Work item. Starting at the line containing "shows no significant" and ending at the line containing "histopathology image of", print every line of the material below exactly, both ends included, and stop there.

--- Information shown ---

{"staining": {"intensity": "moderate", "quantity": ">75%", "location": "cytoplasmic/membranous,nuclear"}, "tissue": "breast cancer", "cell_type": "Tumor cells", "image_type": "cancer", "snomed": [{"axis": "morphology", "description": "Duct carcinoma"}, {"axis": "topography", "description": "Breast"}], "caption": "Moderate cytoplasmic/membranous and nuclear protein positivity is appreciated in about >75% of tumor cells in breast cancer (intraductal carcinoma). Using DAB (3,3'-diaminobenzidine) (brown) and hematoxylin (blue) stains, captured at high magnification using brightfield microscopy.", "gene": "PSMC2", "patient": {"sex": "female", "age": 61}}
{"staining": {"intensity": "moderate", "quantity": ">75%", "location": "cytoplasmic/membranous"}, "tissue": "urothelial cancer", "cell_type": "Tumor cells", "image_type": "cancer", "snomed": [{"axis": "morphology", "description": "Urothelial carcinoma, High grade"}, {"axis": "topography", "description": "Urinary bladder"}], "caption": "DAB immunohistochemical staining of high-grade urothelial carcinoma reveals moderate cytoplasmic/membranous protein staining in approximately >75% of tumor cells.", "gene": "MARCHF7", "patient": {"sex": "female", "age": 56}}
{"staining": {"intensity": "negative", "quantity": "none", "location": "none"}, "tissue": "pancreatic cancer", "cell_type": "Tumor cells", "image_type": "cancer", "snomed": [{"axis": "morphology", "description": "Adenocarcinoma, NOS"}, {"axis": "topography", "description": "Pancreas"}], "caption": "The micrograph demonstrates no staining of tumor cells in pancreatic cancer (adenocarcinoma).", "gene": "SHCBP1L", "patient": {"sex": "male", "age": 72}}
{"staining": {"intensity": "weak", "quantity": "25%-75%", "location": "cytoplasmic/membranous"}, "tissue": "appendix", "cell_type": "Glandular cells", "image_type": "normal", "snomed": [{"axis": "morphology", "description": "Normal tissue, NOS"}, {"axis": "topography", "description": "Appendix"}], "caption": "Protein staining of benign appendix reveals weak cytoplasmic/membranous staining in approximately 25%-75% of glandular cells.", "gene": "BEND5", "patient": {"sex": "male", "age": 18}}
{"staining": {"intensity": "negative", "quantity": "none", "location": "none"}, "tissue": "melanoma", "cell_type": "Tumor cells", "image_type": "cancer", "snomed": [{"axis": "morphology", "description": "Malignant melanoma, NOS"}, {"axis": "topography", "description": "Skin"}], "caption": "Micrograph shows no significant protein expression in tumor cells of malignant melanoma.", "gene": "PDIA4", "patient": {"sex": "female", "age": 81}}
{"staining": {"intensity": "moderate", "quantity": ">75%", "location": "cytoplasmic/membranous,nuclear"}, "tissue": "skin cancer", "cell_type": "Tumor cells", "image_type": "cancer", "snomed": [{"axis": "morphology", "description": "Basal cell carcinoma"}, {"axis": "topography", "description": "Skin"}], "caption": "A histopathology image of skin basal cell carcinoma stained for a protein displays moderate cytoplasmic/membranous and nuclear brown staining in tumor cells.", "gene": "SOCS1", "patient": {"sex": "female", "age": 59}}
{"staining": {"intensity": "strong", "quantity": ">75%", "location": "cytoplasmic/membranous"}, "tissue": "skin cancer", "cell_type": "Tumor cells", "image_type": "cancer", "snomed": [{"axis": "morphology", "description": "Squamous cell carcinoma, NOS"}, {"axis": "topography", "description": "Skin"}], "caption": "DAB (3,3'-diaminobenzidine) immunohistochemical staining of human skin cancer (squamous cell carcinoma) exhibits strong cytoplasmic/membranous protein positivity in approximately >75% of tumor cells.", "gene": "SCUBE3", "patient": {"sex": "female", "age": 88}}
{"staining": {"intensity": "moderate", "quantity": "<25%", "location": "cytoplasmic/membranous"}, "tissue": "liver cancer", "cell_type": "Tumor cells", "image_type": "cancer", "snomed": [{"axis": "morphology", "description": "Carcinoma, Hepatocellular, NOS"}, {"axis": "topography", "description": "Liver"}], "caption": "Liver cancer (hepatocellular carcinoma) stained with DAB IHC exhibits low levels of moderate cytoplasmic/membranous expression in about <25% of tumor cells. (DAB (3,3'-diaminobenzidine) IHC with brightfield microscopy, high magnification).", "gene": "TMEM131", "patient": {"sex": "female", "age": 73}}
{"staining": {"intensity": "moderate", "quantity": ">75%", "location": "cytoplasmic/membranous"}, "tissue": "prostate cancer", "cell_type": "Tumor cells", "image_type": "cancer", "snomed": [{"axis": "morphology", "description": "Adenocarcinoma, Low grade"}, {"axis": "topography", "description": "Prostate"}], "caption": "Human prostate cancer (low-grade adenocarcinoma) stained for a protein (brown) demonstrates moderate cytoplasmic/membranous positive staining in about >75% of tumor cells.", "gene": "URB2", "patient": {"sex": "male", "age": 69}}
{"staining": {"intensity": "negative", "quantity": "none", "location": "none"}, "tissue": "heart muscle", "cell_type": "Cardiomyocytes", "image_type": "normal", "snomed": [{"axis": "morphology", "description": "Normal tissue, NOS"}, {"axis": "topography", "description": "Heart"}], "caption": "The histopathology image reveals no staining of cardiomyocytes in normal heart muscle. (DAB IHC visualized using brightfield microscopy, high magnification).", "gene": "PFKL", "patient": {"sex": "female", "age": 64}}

---

Solved exercise.
{"staining": {"intensity": "negative", "quantity": "none", "location": "none"}, "tissue": "melanoma", "cell_type": "Tumor cells", "image_type": "cancer", "snomed": [{"axis": "morphology", "description": "Malignant melanoma, NOS"}, {"axis": "topography", "description": "Skin"}], "caption": "Micrograph shows no significant protein expression in tumor cells of malignant melanoma.", "gene": "PDIA4", "patient": {"sex": "female", "age": 81}}
{"staining": {"intensity": "moderate", "quantity": ">75%", "location": "cytoplasmic/membranous,nuclear"}, "tissue": "skin cancer", "cell_type": "Tumor cells", "image_type": "cancer", "snomed": [{"axis": "morphology", "description": "Basal cell carcinoma"}, {"axis": "topography", "description": "Skin"}], "caption": "A histopathology image of skin basal cell carcinoma stained for a protein displays moderate cytoplasmic/membranous and nuclear brown staining in tumor cells.", "gene": "SOCS1", "patient": {"sex": "female", "age": 59}}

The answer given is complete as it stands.